What is the relationship between the magnitude of a sound wave and distance?

[dimensionless]

In basic acoustic theory a sound source reflects across a boundry in a fasion similar to light. The magnitude of the reflected wave can be determined by adjusting it for the reflection loss and the distance traversed.
I am looking at a scientific paper from the 70's. In it they use the following equation to caculate the magnitude of a wave emanating from an image x meters away.
$$y = \frac {1} {x}$$
My intuition would tell me that the magnitude of a wave emanating from an image as a function of distance would be described by the following:
$$y = \frac {1} {4 \pi x^2}$$
Does anyone know if the former equation is really correct?
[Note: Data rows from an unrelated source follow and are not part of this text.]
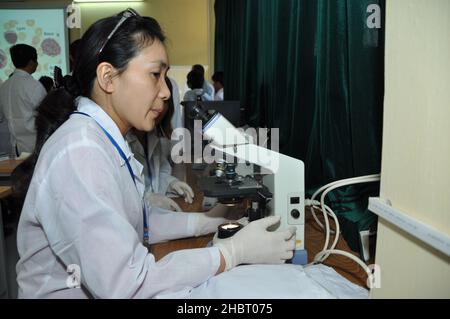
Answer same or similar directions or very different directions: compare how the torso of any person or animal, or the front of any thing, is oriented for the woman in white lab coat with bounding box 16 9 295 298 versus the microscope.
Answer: very different directions

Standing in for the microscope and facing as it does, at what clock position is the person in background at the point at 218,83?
The person in background is roughly at 3 o'clock from the microscope.

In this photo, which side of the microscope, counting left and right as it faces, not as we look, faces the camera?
left

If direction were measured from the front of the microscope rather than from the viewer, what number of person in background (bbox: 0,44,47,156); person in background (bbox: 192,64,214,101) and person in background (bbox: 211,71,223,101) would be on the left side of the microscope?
0

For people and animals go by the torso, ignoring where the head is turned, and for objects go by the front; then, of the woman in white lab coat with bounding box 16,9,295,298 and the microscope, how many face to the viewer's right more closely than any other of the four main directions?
1

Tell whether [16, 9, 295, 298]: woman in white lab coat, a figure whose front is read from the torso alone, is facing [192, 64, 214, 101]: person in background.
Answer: no

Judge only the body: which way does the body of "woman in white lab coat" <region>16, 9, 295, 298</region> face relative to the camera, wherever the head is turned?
to the viewer's right
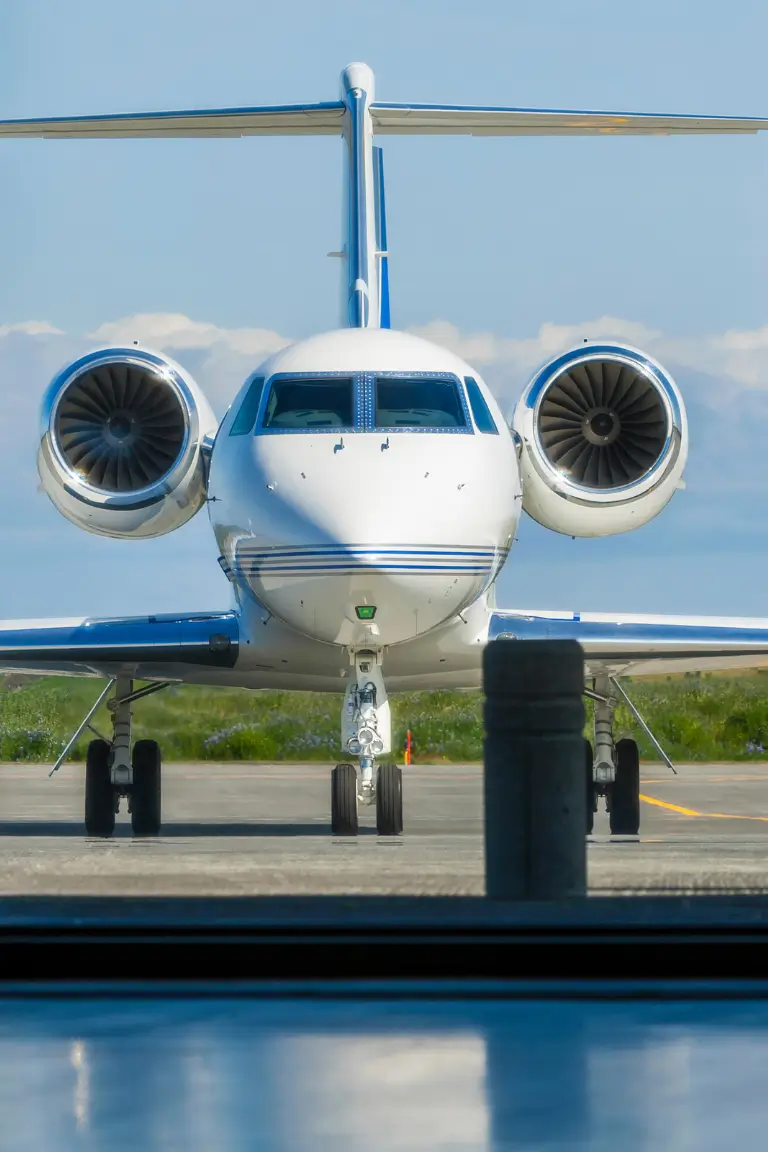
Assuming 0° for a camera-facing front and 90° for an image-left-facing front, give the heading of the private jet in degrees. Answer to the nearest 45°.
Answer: approximately 0°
Why is the inverse square law not used?

 

[rbj]

In basic acoustic theory a sound source reflects across a boundry in a fasion similar to light. The magnitude of the reflected wave can be determined by adjusting it for the reflection loss and the distance traversed.
I am looking at a scientific paper from the 70's. In it they use the following equation to caculate the magnitude of a wave emanating from an image x meters away.
$$y = \frac {1} {r}$$
My intuition would tell me that the magnitude of a wave emanating from an image as a function of distance would be described by the following:
$$y = \frac {1} {4 \pi r^2}$$
Does anyone know if the former equation is really correct? Why is the inverse square law not used?
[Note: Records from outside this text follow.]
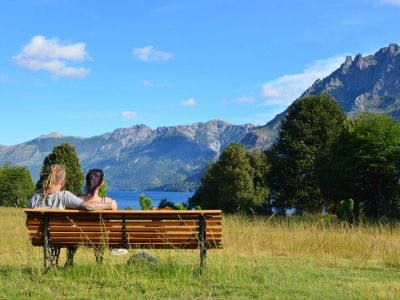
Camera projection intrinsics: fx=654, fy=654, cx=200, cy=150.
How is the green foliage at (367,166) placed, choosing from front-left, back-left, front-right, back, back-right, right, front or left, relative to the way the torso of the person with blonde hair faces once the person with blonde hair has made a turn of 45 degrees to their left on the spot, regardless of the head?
right

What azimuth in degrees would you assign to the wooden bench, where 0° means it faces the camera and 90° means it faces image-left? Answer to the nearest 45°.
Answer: approximately 180°

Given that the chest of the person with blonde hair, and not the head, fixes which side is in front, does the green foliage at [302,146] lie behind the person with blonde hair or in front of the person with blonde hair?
in front

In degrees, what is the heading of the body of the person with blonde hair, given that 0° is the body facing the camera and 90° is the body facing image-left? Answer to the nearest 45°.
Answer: approximately 180°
the magnitude of any radiation intensity, that is something measured in watts/m^2 must be inverse square (assuming no transmission loss) to satisfy the conservation of energy axiom.

however for sound, the intensity of radiation is the product of the RMS pressure, which is 1/r for a spherically expanding wavefront, and the RMS of the in-phase component particle velocity, which is also 1/r. it turns out that the quadrature component of the particle velocity (that is the component that is 90^o out of phase with the pressure wave) is 1/r^2, but that component does not contribute to power transmission. so if both pressure and in-phase particle velocity are 1/r, then their product is 1/r^2 or inverse square.
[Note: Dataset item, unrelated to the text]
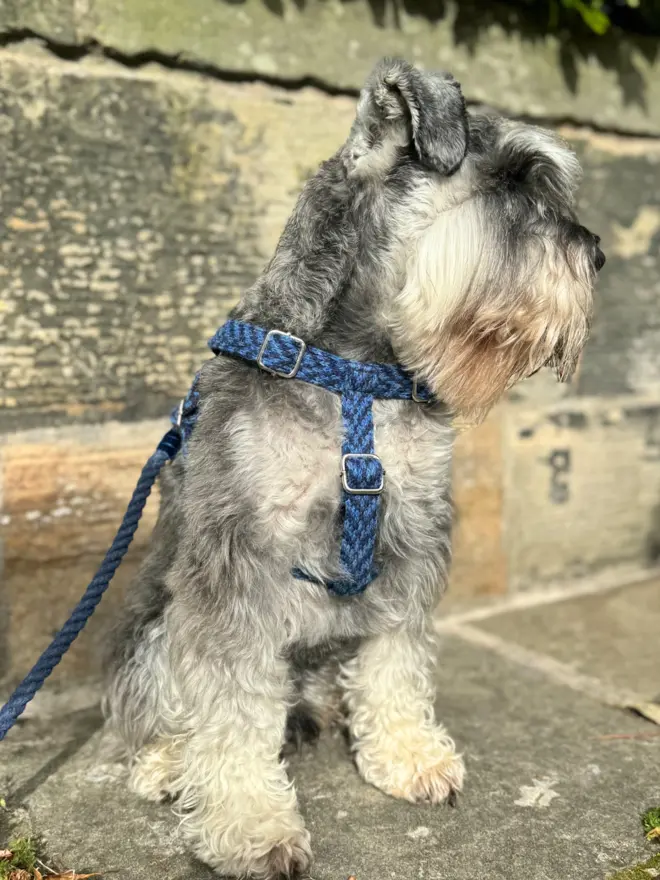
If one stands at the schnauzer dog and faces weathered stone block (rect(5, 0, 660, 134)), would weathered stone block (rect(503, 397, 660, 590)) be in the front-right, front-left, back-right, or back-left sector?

there is another thread here called Inverse Square Relationship that you might want to check out. if not, do check out

http://en.wikipedia.org/wiki/Inverse_square_law

http://en.wikipedia.org/wiki/Flux

http://en.wikipedia.org/wiki/Gauss's_law

the first link talks a little about acoustic waves and 1/r vs. 1/r^2

 

[dimensionless]

So is the pressure of the sound wave $$P = \frac {1} {4 \pi r}$$?? Or is it $$P = \frac {1}{r}$$?? The references don't seem to make it terribly clear.